Frequently asked questions

How much SIP do I need to build ₹1 crore in 20 years?+

At a realistic 12% long-run equity return, roughly ₹10,000/month. At 10%, about ₹13,000. With a 10% annual step-up starting from ₹6,000/month, you reach the same goal — the step-up version actually costs less in total invested rupees because more compounding is doing the work. Use the calculator to compare scenarios with your exact assumptions.

Is ₹1 crore enough for retirement in India?+

Today, ₹1 crore in a 70% debt / 30% equity portfolio yields ~₹4–5 lakh/year in withdrawals (4% safe withdrawal rate) — barely covering urban middle-class expenses. By the time most readers retire, ₹1 crore in 2045 rupees will buy what ₹35–40 lakh buys today. Aim higher: ₹3–5 crore is the more honest target for a middle-class retirement in a tier-1 city.

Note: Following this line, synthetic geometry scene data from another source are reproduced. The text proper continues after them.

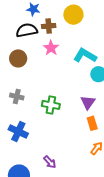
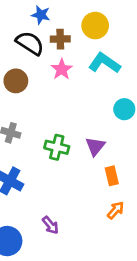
black semicircle: (27, 30) -> (30, 43), turned 40
cyan L-shape: (85, 55) -> (104, 63), moved
purple triangle: (88, 102) -> (95, 146), moved

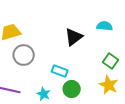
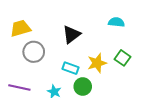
black triangle: (74, 37) -> (71, 34), moved
yellow star: (109, 85) -> (97, 63), moved, turned 30

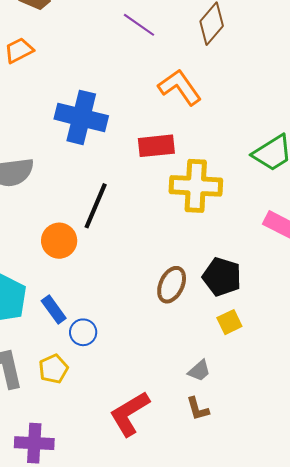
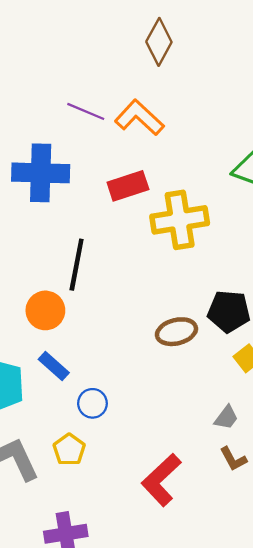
purple line: (139, 25) -> (86, 111), moved
brown ellipse: (172, 285) -> (176, 332), turned 63
blue rectangle: (54, 310) -> (54, 366), moved

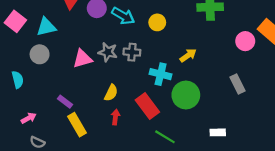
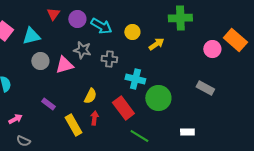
gray star: (108, 52) -> (82, 50), moved
gray circle: (40, 54) -> (40, 61), moved
yellow arrow: (188, 55) -> (156, 44), moved
gray rectangle: (238, 84) -> (205, 88), turned -36
yellow rectangle: (77, 125) -> (73, 125), moved

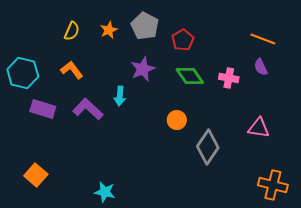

What is the safest path to ₹1 crore?+

Time, not returns. A ₹6,000/month SIP for 25 years at 12% reaches ₹1.1 crore — and you only invest ₹18 lakh of your own money. A ₹35,000/month SIP for 10 years at the same return reaches ₹81 lakh and requires ₹42 lakh of your money. Longer horizon does almost all the work. Start as early as you can; the compounding tail is where the real money sits.

What returns should I expect from an equity SIP over 20 years?+

Indian equity indices have delivered roughly 12–14% CAGR over rolling 20-year windows historically. A diversified equity SIP — large-cap heavy, with some mid and flexicap — has typically returned 11–13% post-expense. Aggressive small-cap focused SIPs can return more but with substantially higher volatility. Plan with 11–12% to leave a margin of safety in your projections.

What if I cannot afford the SIP to reach ₹1 crore in my horizon?+

Three honest options: (1) extend the horizon by 5 years — the SIP drops dramatically because of compounding asymmetry, (2) take a step-up SIP starting small and growing 10–12% yearly with your salary, (3) lower the target to ₹70 lakh now and revisit at year 10 as income rises. The worst option is starting nothing because the "right" SIP feels unreachable — start something today.